Les requérant-e-s d’asile débouté-e-s ne peuvent pas faire venir leur famille.
Renvoi des familles
Si une personne est renvoyée de Suisse, l’unité de la famille doit être respectée. Un-e requérant-e d’asile ne peut par exemple pas être renvoyé-e si son enfant mineur a un statut de séjour en Suisse. Si l'exécution du renvoi concerne une famille, cette dernière doit pouvoir rester unie. Le bien-être de l'enfant doit également être respecté. En Suisse, il arrive que des membres d’une même famille soient expulsés séparément ou qu’un père de famille soit incarcéré, pendant que la mère reste dans le centre pour requérants d’asile avec les enfants. Dans certains cantons, même les personnes mineures sont placé-e-s en détention en vue d’une l'expulsion.
Notre engagement
- Un hébergement convenable pour les familles. L'intimité et la possibilité de se retrouver en famille constituent des besoins fondamentaux. Il faut donc impérativement héberger les familles dans des divisions séparées et leur accorder une pièce à chacune, dans la mesure où cela correspond au souhait de chacun de leurs membres. Les enfants ont besoin d’espaces adaptés, à l’intérieur comme à l’extérieur du centre d’hébergement pour requérants d’asile. Une offre de prise en charge des enfants doit permettre aux parents d’aller à leurs rendez-vous à la protection juridique, au SEM ou chez le médecin.

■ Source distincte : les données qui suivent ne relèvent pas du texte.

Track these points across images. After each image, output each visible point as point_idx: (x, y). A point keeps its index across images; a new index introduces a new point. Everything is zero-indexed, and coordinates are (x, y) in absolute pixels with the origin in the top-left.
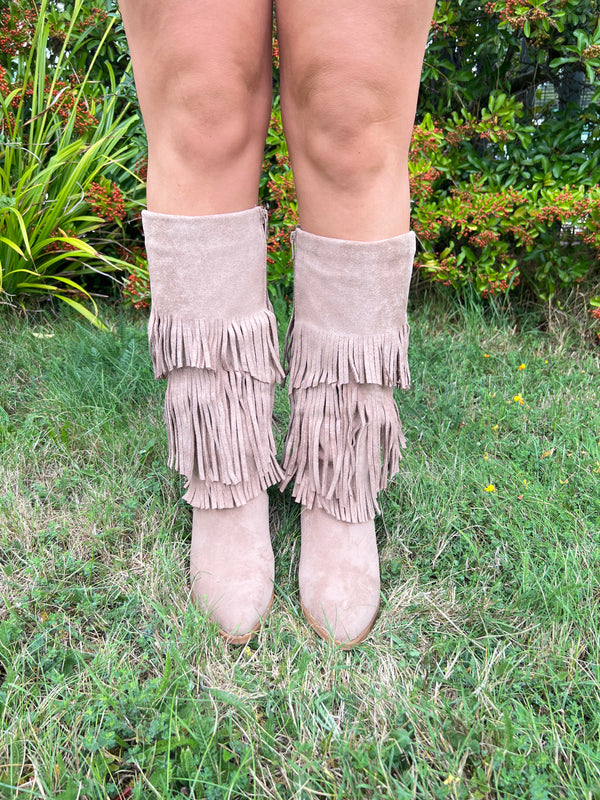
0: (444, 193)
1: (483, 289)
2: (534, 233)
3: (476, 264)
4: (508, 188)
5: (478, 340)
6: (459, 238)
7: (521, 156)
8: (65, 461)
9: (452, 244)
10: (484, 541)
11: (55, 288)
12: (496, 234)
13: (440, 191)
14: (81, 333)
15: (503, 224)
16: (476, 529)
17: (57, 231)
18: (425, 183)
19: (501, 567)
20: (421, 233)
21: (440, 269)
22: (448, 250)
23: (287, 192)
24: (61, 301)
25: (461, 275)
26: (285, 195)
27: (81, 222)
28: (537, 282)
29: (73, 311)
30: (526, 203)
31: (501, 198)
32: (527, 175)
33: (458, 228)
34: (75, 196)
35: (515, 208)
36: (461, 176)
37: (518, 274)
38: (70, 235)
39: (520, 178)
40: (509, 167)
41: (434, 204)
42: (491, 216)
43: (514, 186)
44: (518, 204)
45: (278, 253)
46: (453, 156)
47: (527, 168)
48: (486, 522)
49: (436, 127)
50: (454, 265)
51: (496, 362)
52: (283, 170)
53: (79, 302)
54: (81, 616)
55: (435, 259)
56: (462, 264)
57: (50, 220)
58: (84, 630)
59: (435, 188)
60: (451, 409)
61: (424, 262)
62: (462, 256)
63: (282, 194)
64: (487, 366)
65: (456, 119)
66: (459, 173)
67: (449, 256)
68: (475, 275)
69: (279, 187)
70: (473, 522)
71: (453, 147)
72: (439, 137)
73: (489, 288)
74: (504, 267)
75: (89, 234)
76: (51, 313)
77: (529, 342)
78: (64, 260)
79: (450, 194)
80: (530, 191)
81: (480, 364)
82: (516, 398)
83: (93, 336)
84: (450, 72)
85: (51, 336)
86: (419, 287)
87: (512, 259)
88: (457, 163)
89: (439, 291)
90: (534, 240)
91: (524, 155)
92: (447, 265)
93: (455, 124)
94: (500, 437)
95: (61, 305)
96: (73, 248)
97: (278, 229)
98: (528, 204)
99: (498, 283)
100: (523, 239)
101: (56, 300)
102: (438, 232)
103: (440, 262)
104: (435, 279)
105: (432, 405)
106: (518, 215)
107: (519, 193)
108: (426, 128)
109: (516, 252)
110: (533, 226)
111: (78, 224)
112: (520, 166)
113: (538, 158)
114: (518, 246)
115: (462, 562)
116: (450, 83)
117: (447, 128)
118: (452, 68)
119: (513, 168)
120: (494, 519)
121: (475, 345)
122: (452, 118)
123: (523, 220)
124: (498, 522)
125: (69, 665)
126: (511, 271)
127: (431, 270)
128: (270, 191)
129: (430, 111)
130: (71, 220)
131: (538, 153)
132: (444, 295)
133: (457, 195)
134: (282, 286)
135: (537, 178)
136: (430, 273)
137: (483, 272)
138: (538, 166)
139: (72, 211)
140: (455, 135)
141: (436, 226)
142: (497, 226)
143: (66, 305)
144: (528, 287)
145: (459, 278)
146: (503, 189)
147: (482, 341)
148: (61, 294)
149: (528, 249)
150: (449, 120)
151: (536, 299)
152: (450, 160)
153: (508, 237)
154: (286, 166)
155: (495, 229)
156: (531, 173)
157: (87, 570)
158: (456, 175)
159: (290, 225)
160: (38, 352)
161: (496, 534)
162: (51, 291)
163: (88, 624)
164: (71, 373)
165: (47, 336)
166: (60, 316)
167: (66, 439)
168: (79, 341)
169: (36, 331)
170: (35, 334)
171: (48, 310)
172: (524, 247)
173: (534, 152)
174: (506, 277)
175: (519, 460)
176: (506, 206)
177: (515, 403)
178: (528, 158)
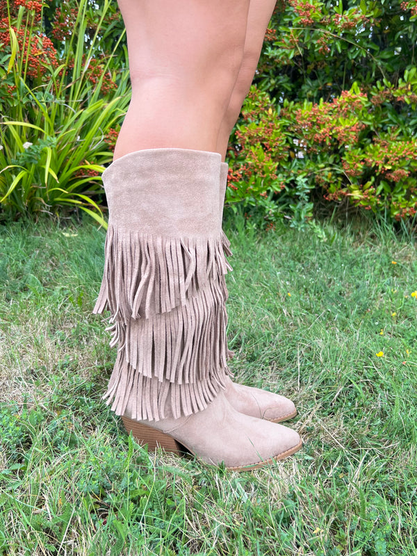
0: (369, 141)
1: (396, 213)
3: (392, 194)
5: (390, 252)
6: (377, 174)
8: (79, 318)
9: (373, 179)
10: (373, 391)
11: (80, 203)
12: (407, 172)
13: (365, 139)
14: (96, 234)
15: (412, 164)
16: (367, 382)
17: (84, 162)
18: (353, 134)
19: (382, 409)
20: (349, 171)
21: (362, 197)
22: (369, 183)
23: (249, 138)
24: (84, 211)
25: (379, 202)
26: (247, 140)
27: (102, 156)
29: (91, 219)
31: (411, 145)
33: (376, 167)
34: (98, 138)
36: (382, 128)
38: (93, 164)
41: (360, 149)
42: (403, 158)
45: (241, 183)
46: (376, 114)
48: (376, 378)
49: (362, 91)
50: (374, 194)
51: (402, 269)
52: (247, 123)
53: (96, 213)
54: (83, 415)
55: (360, 189)
56: (381, 194)
57: (79, 154)
58: (83, 424)
59: (360, 138)
60: (361, 300)
61: (351, 192)
62: (380, 188)
63: (245, 140)
64: (395, 271)
65: (379, 86)
66: (381, 126)
67: (370, 187)
68: (391, 203)
69: (243, 135)
70: (365, 377)
71: (377, 107)
72: (364, 99)
73: (401, 213)
74: (413, 197)
76: (76, 220)
78: (87, 183)
79: (373, 142)
81: (389, 269)
82: (413, 295)
83: (103, 236)
84: (376, 51)
85: (75, 235)
86: (349, 211)
88: (379, 118)
89: (363, 214)
92: (368, 194)
93: (379, 90)
94: (397, 322)
95: (83, 214)
96: (94, 174)
97: (242, 165)
99: (407, 209)
101: (80, 211)
102: (361, 171)
103: (363, 192)
104: (358, 204)
105: (348, 297)
108: (354, 92)
111: (99, 158)
115: (353, 403)
116: (375, 60)
117: (372, 93)
118: (377, 48)
120: (381, 376)
121: (388, 256)
122: (376, 85)
124: (383, 378)
125: (73, 443)
127: (356, 198)
128: (237, 137)
129: (360, 80)
130: (95, 154)
132: (367, 218)
133: (378, 142)
134: (242, 206)
136: (355, 200)
137: (397, 201)
139: (94, 148)
140: (378, 98)
141: (360, 166)
142: (408, 166)
143: (87, 214)
145: (377, 205)
146: (413, 139)
147: (393, 252)
148: (85, 206)
150: (374, 87)
152: (374, 117)
154: (249, 119)
155: (407, 168)
157: (88, 387)
158: (378, 128)
159: (250, 162)
160: (66, 246)
161: (382, 386)
162: (77, 204)
163: (86, 420)
164: (87, 261)
165: (72, 235)
166: (82, 223)
167: (81, 303)
168: (95, 239)
169: (65, 231)
170: (64, 234)
171: (75, 218)
174: (414, 205)
175: (409, 338)
176: (415, 152)
177: (412, 298)
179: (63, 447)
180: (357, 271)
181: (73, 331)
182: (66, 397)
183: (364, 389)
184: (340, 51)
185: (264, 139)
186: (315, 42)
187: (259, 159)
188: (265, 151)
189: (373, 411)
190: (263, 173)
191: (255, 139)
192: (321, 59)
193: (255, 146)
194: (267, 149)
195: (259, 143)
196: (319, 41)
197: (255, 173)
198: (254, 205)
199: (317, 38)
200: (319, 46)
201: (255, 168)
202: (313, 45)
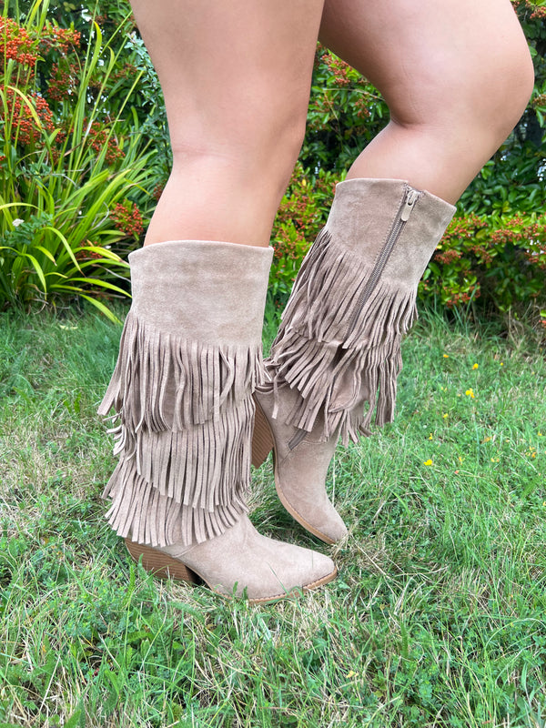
1: (447, 300)
2: (493, 252)
3: (442, 278)
4: (470, 213)
5: (442, 343)
7: (482, 186)
8: (75, 426)
10: (420, 506)
11: (81, 290)
12: (459, 253)
14: (100, 327)
15: (465, 244)
16: (414, 496)
17: (86, 242)
19: (431, 527)
24: (86, 299)
25: (427, 288)
27: (107, 235)
28: (497, 296)
29: (95, 309)
30: (486, 227)
31: (463, 222)
32: (488, 202)
34: (101, 214)
35: (477, 230)
37: (479, 288)
38: (96, 245)
39: (482, 205)
40: (472, 196)
42: (456, 237)
43: (476, 212)
44: (478, 227)
47: (488, 197)
48: (424, 490)
51: (455, 363)
53: (101, 301)
54: (76, 542)
56: (429, 278)
57: (80, 233)
58: (76, 553)
60: (408, 399)
62: (429, 271)
64: (448, 366)
68: (441, 288)
70: (411, 490)
73: (453, 299)
74: (466, 281)
75: (113, 245)
76: (77, 310)
77: (489, 346)
78: (90, 266)
80: (489, 216)
81: (441, 364)
82: (467, 392)
83: (109, 329)
85: (75, 328)
87: (473, 275)
90: (494, 258)
91: (485, 186)
94: (449, 425)
95: (85, 303)
96: (98, 256)
98: (487, 227)
99: (460, 295)
100: (483, 257)
101: (82, 299)
106: (480, 236)
107: (479, 218)
109: (479, 269)
110: (492, 247)
111: (103, 237)
112: (482, 195)
113: (497, 188)
114: (479, 263)
115: (398, 521)
119: (475, 196)
120: (429, 488)
121: (439, 348)
123: (484, 241)
124: (432, 490)
125: (62, 577)
126: (471, 287)
130: (98, 233)
131: (498, 184)
134: (272, 293)
135: (496, 205)
137: (448, 285)
138: (498, 195)
139: (98, 226)
142: (461, 245)
143: (89, 304)
144: (490, 299)
145: (425, 290)
146: (466, 214)
147: (446, 345)
148: (87, 294)
149: (488, 266)
151: (499, 311)
153: (470, 255)
155: (459, 249)
156: (491, 201)
157: (83, 508)
159: (280, 242)
160: (62, 340)
161: (431, 500)
162: (78, 291)
163: (80, 549)
164: (87, 357)
165: (72, 328)
166: (84, 313)
167: (78, 409)
168: (97, 332)
169: (63, 323)
170: (63, 327)
171: (75, 308)
172: (484, 264)
173: (495, 182)
174: (467, 290)
175: (463, 443)
176: (468, 229)
177: (467, 397)
178: (489, 188)
179: (50, 582)
181: (68, 441)
182: (57, 520)
183: (410, 503)
184: (381, 116)
185: (297, 215)
186: (352, 105)
187: (290, 238)
188: (297, 229)
189: (421, 529)
190: (295, 254)
191: (286, 215)
192: (360, 124)
193: (286, 224)
194: (299, 226)
195: (290, 220)
196: (358, 104)
197: (287, 255)
198: (285, 292)
199: (355, 99)
200: (357, 109)
201: (285, 248)
202: (350, 107)
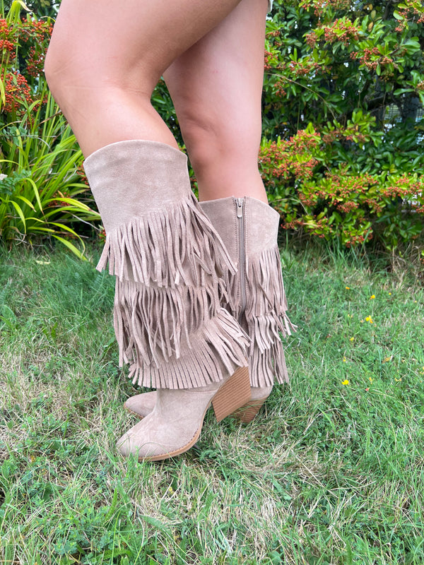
0: (321, 175)
1: (347, 241)
2: (383, 204)
3: (342, 224)
4: (364, 173)
5: (342, 277)
6: (330, 206)
7: (374, 152)
8: (52, 351)
9: (326, 210)
10: (340, 420)
11: (53, 231)
12: (356, 204)
13: (318, 174)
14: (69, 263)
15: (361, 197)
16: (335, 411)
17: (57, 192)
18: (308, 169)
19: (351, 439)
20: (305, 201)
21: (317, 226)
22: (322, 214)
24: (57, 239)
25: (332, 231)
27: (73, 187)
28: (385, 238)
29: (64, 247)
30: (377, 184)
31: (359, 180)
32: (378, 165)
33: (329, 200)
34: (71, 170)
35: (370, 187)
36: (332, 164)
37: (372, 232)
38: (65, 196)
39: (373, 167)
40: (366, 160)
41: (314, 182)
42: (353, 191)
43: (369, 172)
44: (371, 184)
46: (327, 151)
47: (378, 161)
48: (342, 406)
49: (316, 131)
50: (327, 224)
51: (354, 293)
53: (68, 240)
54: (58, 459)
55: (314, 219)
56: (332, 224)
57: (54, 185)
58: (59, 470)
59: (315, 172)
60: (321, 325)
61: (306, 221)
62: (332, 218)
64: (348, 295)
65: (330, 127)
66: (331, 162)
67: (323, 217)
68: (341, 231)
70: (333, 406)
71: (327, 145)
72: (318, 139)
73: (351, 240)
74: (362, 226)
75: (79, 195)
76: (49, 248)
77: (379, 279)
78: (60, 212)
79: (325, 176)
80: (380, 176)
81: (343, 294)
82: (367, 319)
83: (77, 265)
84: (326, 95)
85: (48, 263)
86: (302, 238)
87: (367, 221)
88: (330, 155)
89: (316, 241)
90: (383, 208)
91: (376, 151)
92: (322, 224)
93: (329, 130)
94: (355, 346)
95: (56, 242)
96: (66, 204)
99: (357, 237)
100: (375, 208)
101: (53, 238)
102: (316, 201)
103: (317, 222)
104: (313, 233)
105: (308, 321)
106: (371, 191)
107: (372, 177)
108: (309, 132)
109: (370, 217)
110: (381, 200)
111: (71, 188)
112: (373, 159)
113: (385, 154)
114: (371, 212)
115: (324, 434)
116: (326, 103)
117: (324, 132)
118: (327, 93)
119: (368, 160)
120: (347, 404)
121: (340, 280)
122: (327, 126)
123: (375, 195)
124: (350, 406)
125: (48, 494)
126: (366, 230)
127: (310, 227)
129: (312, 120)
130: (66, 186)
131: (386, 151)
132: (319, 244)
133: (329, 177)
135: (384, 167)
136: (310, 229)
137: (347, 229)
138: (385, 160)
139: (67, 180)
140: (329, 137)
141: (315, 196)
142: (357, 198)
143: (60, 242)
144: (379, 240)
145: (330, 233)
146: (361, 174)
147: (345, 277)
148: (57, 235)
149: (378, 215)
150: (325, 127)
151: (384, 249)
152: (325, 154)
153: (364, 206)
155: (356, 201)
156: (381, 164)
157: (64, 427)
158: (329, 163)
160: (39, 275)
161: (350, 415)
162: (50, 232)
163: (62, 465)
164: (60, 290)
165: (46, 263)
166: (55, 250)
167: (54, 335)
168: (67, 267)
169: (39, 259)
170: (38, 262)
171: (48, 245)
172: (375, 213)
173: (383, 150)
174: (362, 233)
175: (368, 363)
176: (363, 186)
177: (367, 322)
178: (379, 153)
180: (315, 296)
181: (47, 365)
182: (41, 439)
183: (333, 418)
184: (295, 95)
186: (272, 86)
189: (344, 443)
192: (278, 100)
196: (276, 85)
199: (274, 81)
200: (275, 90)
202: (270, 87)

- Un élargissement de la notion de famille. Les personnes venant de pays en guerre n’ont souvent plus de famille nucléaire. La notion de famille dans le droit d'asile doit donc être élargie et prendre en considération les frères et sœurs, les parents, les grands-parents ou les petits-enfants.
- Le droit aux auditions pour les enfants. Les enfants sont des personnes autonomes qui ont le droit d’être entendu-e-s. Les autorités suisses doivent systématiquement leur garantir ce droit. Les auditions doivent par ailleurs être menées en tenant compte de l'âge et de la maturité de l'enfant.

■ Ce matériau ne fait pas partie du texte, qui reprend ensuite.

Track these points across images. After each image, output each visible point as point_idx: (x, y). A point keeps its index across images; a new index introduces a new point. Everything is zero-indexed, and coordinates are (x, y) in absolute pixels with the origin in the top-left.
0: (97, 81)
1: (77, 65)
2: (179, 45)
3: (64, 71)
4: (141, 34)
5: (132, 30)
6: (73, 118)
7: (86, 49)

- Le respect de l’unité familiale lors de l’attribution à un canton. Le fait de vivre en Suisse avec d’autres membres de sa famille est une condition de base à la santé psychique et à l’intégration. Lors de l’attribution des requérant-e-s d’asile aux cantons, il faut s’assurer que les proches, au-delà de la famille nucléaire, déjà établis en Suisse soient pris en considération et éviter que les membres d’une même famille soient attribués à différents cantons au cours de la procédure d’asile ou après la décision en matière d’asile.

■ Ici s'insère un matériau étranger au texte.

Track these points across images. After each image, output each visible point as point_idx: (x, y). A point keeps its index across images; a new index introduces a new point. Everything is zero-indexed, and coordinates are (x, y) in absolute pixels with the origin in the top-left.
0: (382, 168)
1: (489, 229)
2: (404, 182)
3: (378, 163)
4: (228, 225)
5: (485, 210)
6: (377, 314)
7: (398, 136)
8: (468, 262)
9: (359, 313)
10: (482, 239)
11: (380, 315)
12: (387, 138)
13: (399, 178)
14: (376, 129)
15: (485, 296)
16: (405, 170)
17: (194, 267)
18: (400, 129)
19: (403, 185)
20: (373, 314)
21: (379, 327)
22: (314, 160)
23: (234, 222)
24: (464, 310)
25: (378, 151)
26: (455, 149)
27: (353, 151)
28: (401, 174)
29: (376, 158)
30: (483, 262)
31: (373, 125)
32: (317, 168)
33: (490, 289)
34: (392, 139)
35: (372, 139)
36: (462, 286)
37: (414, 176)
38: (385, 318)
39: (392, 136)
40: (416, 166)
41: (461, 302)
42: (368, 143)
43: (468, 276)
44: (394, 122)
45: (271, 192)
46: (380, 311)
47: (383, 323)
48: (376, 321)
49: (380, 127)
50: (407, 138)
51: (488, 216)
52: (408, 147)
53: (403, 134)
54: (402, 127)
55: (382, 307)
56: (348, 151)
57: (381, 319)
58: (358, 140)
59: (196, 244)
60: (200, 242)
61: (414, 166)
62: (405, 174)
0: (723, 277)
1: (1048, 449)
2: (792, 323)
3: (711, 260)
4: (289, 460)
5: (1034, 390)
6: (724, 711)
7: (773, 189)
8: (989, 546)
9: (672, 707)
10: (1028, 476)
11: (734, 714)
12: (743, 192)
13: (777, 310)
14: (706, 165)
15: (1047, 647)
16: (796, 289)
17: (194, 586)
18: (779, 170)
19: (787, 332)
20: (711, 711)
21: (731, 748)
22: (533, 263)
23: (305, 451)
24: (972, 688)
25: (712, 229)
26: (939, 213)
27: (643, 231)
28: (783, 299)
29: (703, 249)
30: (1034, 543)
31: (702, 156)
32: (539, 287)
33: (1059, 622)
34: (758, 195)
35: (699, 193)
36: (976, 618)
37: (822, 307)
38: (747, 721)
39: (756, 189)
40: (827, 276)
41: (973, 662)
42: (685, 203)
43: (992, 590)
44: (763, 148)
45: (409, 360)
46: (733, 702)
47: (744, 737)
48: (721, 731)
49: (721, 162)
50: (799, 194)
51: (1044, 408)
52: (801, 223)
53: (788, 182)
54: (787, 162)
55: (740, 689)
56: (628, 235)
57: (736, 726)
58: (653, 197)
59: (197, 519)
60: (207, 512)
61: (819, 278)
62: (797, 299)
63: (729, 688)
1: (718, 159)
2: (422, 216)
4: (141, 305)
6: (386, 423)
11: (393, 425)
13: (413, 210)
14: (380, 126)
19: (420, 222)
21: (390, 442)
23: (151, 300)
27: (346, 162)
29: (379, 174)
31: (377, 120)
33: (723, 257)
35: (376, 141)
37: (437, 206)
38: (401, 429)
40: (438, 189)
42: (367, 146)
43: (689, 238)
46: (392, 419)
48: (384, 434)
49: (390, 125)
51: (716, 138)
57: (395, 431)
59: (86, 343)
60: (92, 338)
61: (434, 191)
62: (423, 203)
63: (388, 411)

- Une facilitation du regroupement familial. Les obstacles au regroupement familial sont importants pour les personnes admises à titre provisoire. La récente adaptation de la jurisprudence suisse, qui prévoit un délai d'attente réduit pour le regroupement familial est à saluer. Il faut toutefois supprimer purement et simplement le délai d'attente et les autres conditions actuellement en vigueur (ne pas dépendre de l'aide sociale, logement suffisamment grand, connaissances linguistiques de la personne bénéficiant du regroupement familial). Pour ce faire, une modification de la loi est nécessaire.
- Un regroupement familial dans les deux sens. Les droits des enfants et le droit à l’unité familiale sont des droits humains fondamentaux qu’il s’agit de considérer en priorité et de protéger également dans le domaine de l'asile. Il faut autoriser les parents des enfants qui obtiennent l’asile en Suisse à entrer dans notre pays, en cas d’intérêt supérieur de l’enfant.
- Le respect de l’unité familiale en cas de renvoi. Il est inhumain de séparer une famille. Les rapatriements forcés peuvent en outre avoir de graves conséquences sur le développement psychique de l’enfant. La famille ne doit pas être séparée lors de l’exécution du renvoi. Il faut toujours veiller au bien-être de l’enfant et renoncer à la détention des personnes mineures en vue de l’expulsion.